To mark the monumental anniversary, Trailnet partnered with Urban Chestnut Brewing Company to introduce the Trailnet 30, a single-hop pilsner that was unveiled at a Pint Night fundraiser in March.

Beside asking for the beer at local restaurants, Pfremmer says there are many ways people can support Trailnet. “Get involved! Come to our events and rides. Join as a member. Sign up for our newsletter,” he said. “Get on this train. Our role is to bring everyone together, to create the cohesion that is needed to move forward.”

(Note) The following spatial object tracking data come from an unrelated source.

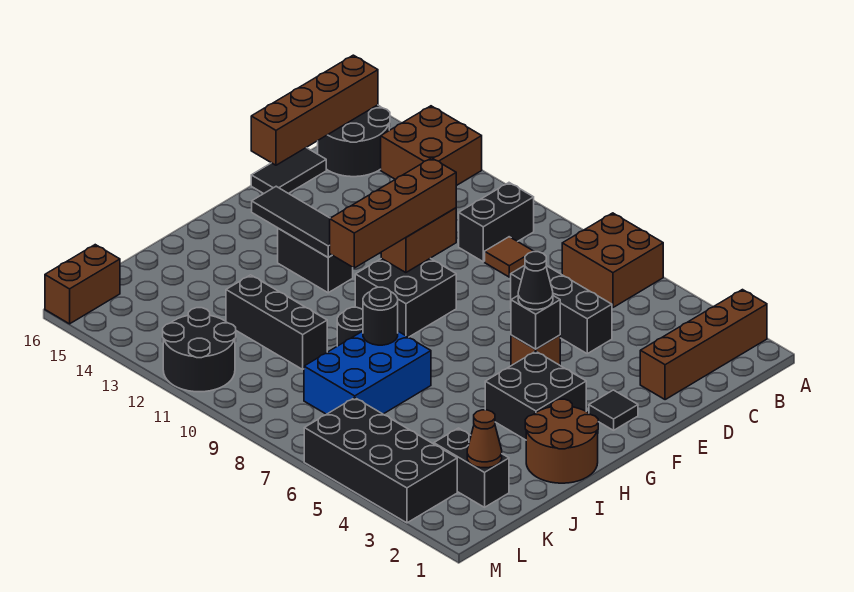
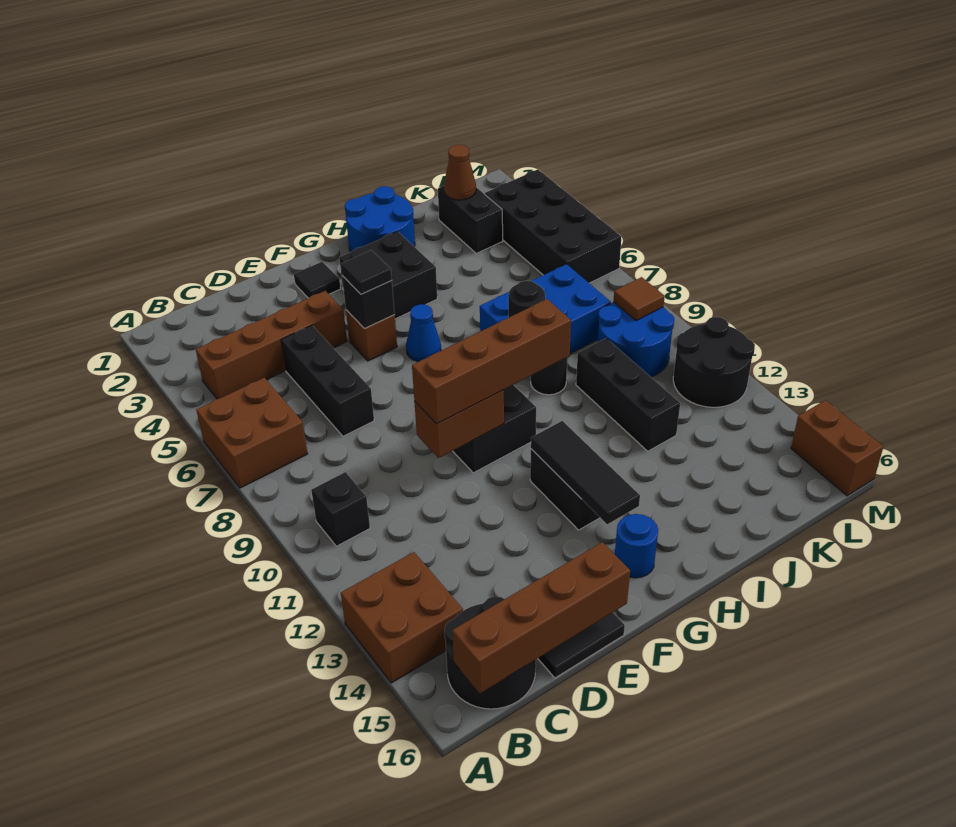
brown 1x4 brick [640,290,767,400] -> brown 1x4 brick moved to [196,291,347,399]
black 1x2 brick [459,183,534,262] -> black 1x1 brick [311,472,370,546]
brown 1x1 tile [485,237,534,277] -> brown 1x1 tile moved to [613,277,665,321]
black 1x1 cone [518,252,553,310] -> black 1x1 tile [341,250,392,294]
none -> blue 1x1 cone [406,304,441,362]
none -> blue 1x1 round brick [615,514,658,578]
brown 2x2 round brick [525,399,598,483] -> blue 2x2 round brick [345,186,415,252]
none -> blue 2x2 round brick [598,302,674,377]
brown 1x2 brick [45,245,120,324] -> brown 1x2 brick turned to [791,400,883,496]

Trailnet members get many benefits: two free ride passes, a T-shirt, and subscriptions to Terrain and Across STL magazines, the latter an annual publication it co-created with The Katy Land Trust.

“What you’re doing with those dollars you donate to Trailnet is empowering our staff to create the seamless connections that St. Louis needs,” Pfremmer said.

Plus, being a Trailnet member is just plain fun. “The first thing we do is try to have a good time,” Pfremmer said. “We throw a lot of parties. We do a lot of encouragement of active living, and we organize about 30 bike rides a year for all levels. You can start at 10 miles and work your way up to 30 or 100 miles. We really get people moving.”

Terri Waters is a freelance writer based in St. Louis. She enjoys exploring hiking and biking trails and likes the camaraderie of organized rides as well.